L'équipe de France face à son héritage lourd
Il faut comprendre le contexte pour saisir l'enjeu véritable de cette sortie. Depuis l'Euro 2020 et l'élimination en huitièmes, puis la Coupe du monde 2022 où la France a échoué en finale, il existe une sorte de malaise identitaire. Les Bleus ont des stars, des joueurs capables de faire basculer un match en trente secondes. Mbappé le premier. Mais la cohésion ? L'ordre de marche ? Voilà ce qui pèche.
Didier Deschamps, pendant seize ans, a construit sur l'équilibre entre le talent brut et la discipline tactique. Puis est venu Deschamps bis, avec ses tâtonnements, ses doutes visibles sur le banc. Quand Sage arrive, on espère presque une page blanche. Sauf qu'il n'y a pas de pages blanches au sommet du foot français. Il y a l'héritage de la coupe du monde 2018, les cicatrices de 2022, et des joueurs qui se demandent chaque matin si le système va enfin coller. Mbappé à 42 buts, c'est la question incarnée : suffisant pour remplir le rôle ou juste dix-sept buts de trop pour un mec qui devrait aussi défendre, aussi circuler le ballon, aussi comprendre que l'équipe de France n'est pas le Real Madrid?
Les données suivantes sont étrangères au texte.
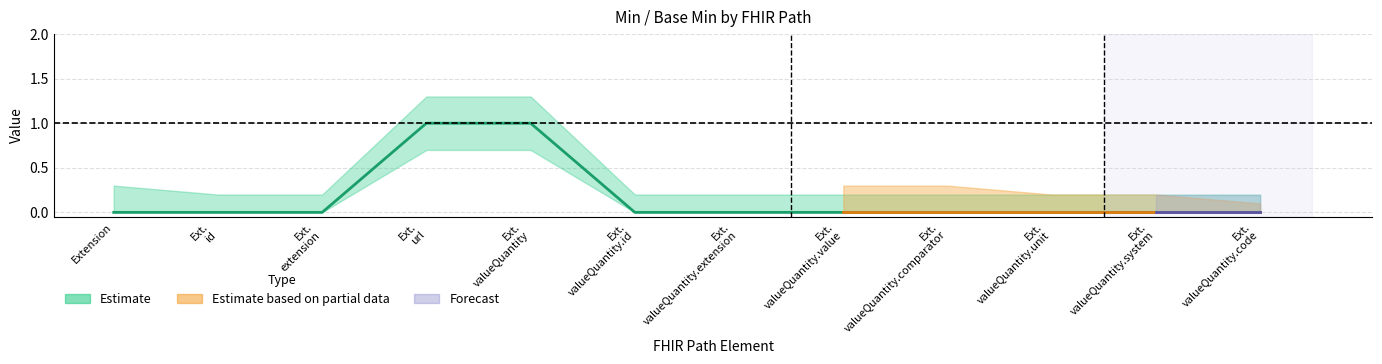

True or false: the data has more than 0 interior local peaks.

False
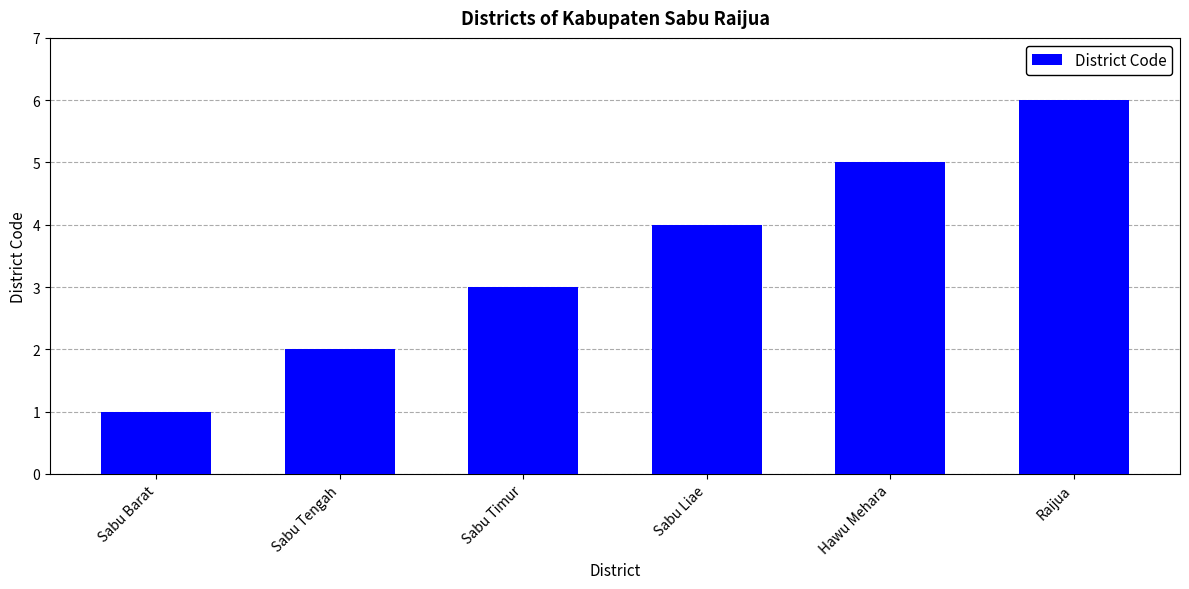

What is the approximate value at Hawu Mehara?

5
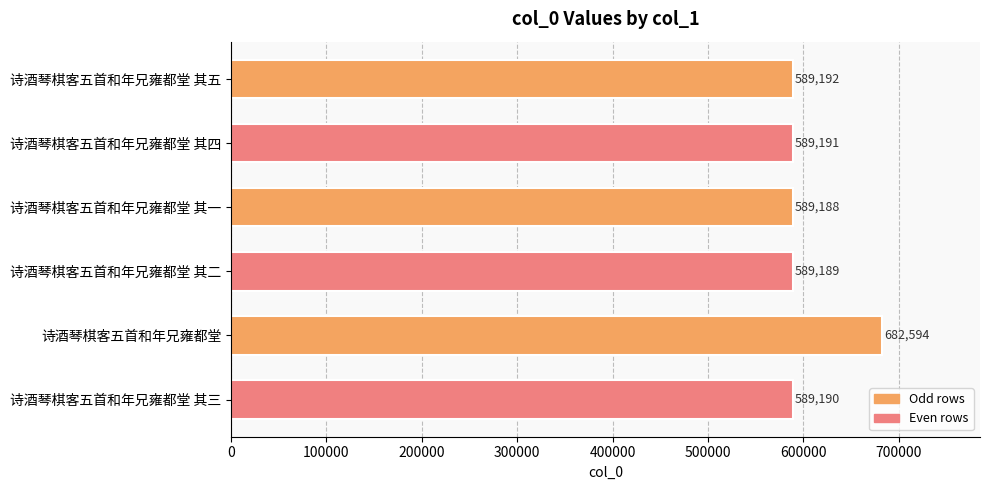

What is the difference between the maximum and second lowest values?

93405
Sage tranche justement parce que la Coupe du monde 2026, elle se profile déjà. Les groupes seront composés en fin d'année, les premières sélections auront lieu au printemps. La fenêtre pour corriger la trajectoire, elle existe. Mais pas éternellement. Voilà pourquoi le nouveau sélectionneur parle haut et fort : il veut que personne ne se cache derrière les stats. Pas même les plus prestigieuses.
Vers une refonte silencieuse mais implacable
Ce que prépare Sage, c'est une rupture avec l'ère des arrangements. Les stars auront leur place, mais à condition qu'elles acceptent le moule. Mbappé n'aura pas de traitement spécial, pas plus que Benzema n'en avait eu autrefois malgré ses titres. C'est un changement de philosophie qui ne demande pas la permission.
Les chiffres diront ce qu'il en est. Dans six mois, douze mois, quand Mbappé aura porté le maillot bleu dix fois sous Sage, on saura si cette prise de position était pertinente ou juste une posture. Mais ce qui compte maintenant, c'est que quelqu'un ose le dire. Quarante-deux buts, c'est beau, c'est magnifique même. Mais ce que voit Sage, c'est un équilibre à trouver, une France à reconstruire, et un attaquant qui doit comprendre que pour revenir aux sommets, il faudra d'abord accepter d'y venir ensemble.
Pierre Sage trace sa route. Elle n'est pas celle qu'on attendait. C'est peut-être pour ça qu'elle mérite qu'on la suive.